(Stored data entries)
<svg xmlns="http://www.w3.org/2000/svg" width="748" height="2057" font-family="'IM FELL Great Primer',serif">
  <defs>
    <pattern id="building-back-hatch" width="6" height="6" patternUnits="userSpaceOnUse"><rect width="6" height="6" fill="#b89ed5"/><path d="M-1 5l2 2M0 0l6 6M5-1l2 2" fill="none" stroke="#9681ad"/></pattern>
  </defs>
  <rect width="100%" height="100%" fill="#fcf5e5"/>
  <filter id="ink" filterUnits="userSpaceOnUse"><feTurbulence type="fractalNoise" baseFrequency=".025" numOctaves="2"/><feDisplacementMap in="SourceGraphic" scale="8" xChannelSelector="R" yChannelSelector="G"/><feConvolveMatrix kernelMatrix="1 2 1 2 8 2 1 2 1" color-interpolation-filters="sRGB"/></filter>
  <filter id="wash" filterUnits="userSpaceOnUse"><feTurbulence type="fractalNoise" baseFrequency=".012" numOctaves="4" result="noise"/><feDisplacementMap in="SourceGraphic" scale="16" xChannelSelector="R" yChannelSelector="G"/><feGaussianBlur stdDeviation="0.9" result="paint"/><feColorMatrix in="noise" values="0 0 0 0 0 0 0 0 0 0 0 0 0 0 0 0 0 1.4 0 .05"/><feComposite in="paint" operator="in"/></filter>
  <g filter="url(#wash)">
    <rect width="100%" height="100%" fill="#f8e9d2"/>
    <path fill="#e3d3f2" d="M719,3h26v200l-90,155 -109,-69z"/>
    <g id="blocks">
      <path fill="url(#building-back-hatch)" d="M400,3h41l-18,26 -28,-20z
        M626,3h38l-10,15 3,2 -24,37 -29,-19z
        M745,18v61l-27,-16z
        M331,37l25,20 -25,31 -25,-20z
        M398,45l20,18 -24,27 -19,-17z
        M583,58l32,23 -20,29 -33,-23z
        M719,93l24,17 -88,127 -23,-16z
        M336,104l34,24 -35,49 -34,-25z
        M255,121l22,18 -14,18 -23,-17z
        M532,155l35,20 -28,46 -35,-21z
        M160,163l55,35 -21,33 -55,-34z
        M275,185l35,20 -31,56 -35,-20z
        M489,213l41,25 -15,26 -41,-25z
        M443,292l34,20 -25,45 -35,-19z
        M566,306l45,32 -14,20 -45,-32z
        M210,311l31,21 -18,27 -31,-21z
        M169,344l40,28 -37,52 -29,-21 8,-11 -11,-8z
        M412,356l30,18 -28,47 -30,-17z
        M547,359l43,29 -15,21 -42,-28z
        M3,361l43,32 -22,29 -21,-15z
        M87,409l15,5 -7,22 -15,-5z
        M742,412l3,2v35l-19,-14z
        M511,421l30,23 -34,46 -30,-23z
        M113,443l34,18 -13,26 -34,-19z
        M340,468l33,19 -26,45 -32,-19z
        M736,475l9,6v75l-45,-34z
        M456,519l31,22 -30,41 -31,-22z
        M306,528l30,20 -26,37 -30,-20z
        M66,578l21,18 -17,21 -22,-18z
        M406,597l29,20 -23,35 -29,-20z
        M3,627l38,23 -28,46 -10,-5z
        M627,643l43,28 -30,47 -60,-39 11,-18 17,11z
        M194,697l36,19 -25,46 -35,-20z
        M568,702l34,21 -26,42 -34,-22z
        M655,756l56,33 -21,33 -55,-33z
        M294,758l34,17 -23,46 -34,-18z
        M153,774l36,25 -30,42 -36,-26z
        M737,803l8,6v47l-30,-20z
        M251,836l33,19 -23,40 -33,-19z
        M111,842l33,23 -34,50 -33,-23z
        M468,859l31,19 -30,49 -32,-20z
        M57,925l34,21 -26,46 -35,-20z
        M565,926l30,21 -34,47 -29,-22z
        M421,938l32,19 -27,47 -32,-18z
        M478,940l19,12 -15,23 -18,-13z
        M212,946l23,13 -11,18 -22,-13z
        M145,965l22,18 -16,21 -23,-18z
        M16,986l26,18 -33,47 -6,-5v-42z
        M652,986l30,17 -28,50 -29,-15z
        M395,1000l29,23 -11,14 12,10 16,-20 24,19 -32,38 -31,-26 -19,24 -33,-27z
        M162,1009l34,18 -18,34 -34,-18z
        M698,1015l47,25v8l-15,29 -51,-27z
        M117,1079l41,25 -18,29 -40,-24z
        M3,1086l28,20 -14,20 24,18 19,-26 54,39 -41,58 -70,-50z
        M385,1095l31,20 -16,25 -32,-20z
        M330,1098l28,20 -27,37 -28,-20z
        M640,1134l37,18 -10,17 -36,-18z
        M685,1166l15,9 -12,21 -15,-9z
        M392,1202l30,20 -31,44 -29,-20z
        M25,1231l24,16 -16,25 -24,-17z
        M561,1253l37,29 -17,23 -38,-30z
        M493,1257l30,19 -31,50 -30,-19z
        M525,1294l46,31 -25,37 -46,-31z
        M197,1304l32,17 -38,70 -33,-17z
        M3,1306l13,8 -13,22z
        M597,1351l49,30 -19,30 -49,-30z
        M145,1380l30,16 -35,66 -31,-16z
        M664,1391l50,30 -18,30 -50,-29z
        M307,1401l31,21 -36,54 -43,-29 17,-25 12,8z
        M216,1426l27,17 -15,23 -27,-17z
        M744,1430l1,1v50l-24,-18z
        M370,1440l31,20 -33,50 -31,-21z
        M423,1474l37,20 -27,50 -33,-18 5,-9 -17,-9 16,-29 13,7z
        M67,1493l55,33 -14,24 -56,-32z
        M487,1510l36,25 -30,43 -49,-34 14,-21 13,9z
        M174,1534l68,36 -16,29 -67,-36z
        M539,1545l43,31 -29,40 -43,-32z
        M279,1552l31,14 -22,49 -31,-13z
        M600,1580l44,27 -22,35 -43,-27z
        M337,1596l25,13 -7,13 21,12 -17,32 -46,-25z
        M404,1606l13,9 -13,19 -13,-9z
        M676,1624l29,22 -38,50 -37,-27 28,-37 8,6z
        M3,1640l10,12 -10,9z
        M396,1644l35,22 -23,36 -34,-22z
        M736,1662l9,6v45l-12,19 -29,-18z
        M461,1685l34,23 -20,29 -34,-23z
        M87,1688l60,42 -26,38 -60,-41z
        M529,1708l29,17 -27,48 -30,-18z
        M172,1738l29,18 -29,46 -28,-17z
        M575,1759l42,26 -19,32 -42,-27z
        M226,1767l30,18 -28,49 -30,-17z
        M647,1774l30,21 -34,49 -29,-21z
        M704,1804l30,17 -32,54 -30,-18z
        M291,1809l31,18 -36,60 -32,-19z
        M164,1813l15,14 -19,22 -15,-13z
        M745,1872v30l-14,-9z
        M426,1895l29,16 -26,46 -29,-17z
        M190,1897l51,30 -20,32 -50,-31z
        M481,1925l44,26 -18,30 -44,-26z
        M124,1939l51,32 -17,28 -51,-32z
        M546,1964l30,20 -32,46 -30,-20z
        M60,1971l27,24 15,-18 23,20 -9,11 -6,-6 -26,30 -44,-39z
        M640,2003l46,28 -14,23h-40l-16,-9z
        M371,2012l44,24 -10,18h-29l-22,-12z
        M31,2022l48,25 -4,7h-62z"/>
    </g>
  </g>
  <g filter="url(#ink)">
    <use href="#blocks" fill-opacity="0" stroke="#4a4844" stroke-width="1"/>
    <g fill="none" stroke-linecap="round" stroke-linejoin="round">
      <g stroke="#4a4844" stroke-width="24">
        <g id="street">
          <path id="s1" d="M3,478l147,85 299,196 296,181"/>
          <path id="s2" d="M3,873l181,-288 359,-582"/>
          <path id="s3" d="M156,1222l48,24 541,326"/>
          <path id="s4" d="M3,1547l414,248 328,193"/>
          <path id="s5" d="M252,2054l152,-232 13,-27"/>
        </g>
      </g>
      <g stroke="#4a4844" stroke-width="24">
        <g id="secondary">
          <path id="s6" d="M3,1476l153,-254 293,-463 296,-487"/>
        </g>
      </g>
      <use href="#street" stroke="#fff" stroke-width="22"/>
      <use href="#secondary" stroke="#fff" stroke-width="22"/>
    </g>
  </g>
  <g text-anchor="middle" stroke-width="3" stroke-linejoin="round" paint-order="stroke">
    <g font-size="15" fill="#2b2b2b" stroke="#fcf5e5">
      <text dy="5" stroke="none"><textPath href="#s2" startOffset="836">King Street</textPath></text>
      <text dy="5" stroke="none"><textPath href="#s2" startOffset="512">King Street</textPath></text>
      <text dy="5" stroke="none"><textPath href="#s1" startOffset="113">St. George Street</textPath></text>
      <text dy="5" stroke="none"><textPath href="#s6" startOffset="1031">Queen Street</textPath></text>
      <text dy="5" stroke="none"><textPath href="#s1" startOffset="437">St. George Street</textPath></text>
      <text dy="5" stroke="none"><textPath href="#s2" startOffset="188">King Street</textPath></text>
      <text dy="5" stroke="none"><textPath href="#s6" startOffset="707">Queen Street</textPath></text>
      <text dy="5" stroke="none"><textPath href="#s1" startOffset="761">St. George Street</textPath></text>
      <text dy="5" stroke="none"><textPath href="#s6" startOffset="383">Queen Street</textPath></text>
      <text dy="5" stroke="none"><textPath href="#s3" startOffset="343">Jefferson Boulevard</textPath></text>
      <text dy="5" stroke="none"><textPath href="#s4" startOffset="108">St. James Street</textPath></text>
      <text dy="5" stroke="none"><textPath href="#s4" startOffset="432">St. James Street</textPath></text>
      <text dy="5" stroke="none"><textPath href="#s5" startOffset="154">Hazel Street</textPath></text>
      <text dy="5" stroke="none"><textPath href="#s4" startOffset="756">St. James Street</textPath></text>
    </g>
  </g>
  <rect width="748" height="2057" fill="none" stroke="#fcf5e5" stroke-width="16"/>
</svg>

Prompt: When you reach the line containing "M406,597l29,20 -23,35 -29,-20z" in the data above, start copying exactly, and stop after the line containing "M330,1098l28,20 -27,37 -28,-20z".

Exercise result:
        M406,597l29,20 -23,35 -29,-20z
        M3,627l38,23 -28,46 -10,-5z
        M627,643l43,28 -30,47 -60,-39 11,-18 17,11z
        M194,697l36,19 -25,46 -35,-20z
        M568,702l34,21 -26,42 -34,-22z
        M655,756l56,33 -21,33 -55,-33z
        M294,758l34,17 -23,46 -34,-18z
        M153,774l36,25 -30,42 -36,-26z
        M737,803l8,6v47l-30,-20z
        M251,836l33,19 -23,40 -33,-19z
        M111,842l33,23 -34,50 -33,-23z
        M468,859l31,19 -30,49 -32,-20z
        M57,925l34,21 -26,46 -35,-20z
        M565,926l30,21 -34,47 -29,-22z
        M421,938l32,19 -27,47 -32,-18z
        M478,940l19,12 -15,23 -18,-13z
        M212,946l23,13 -11,18 -22,-13z
        M145,965l22,18 -16,21 -23,-18z
        M16,986l26,18 -33,47 -6,-5v-42z
        M652,986l30,17 -28,50 -29,-15z
        M395,1000l29,23 -11,14 12,10 16,-20 24,19 -32,38 -31,-26 -19,24 -33,-27z
        M162,1009l34,18 -18,34 -34,-18z
        M698,1015l47,25v8l-15,29 -51,-27z
        M117,1079l41,25 -18,29 -40,-24z
        M3,1086l28,20 -14,20 24,18 19,-26 54,39 -41,58 -70,-50z
        M385,1095l31,20 -16,25 -32,-20z
        M330,1098l28,20 -27,37 -28,-20z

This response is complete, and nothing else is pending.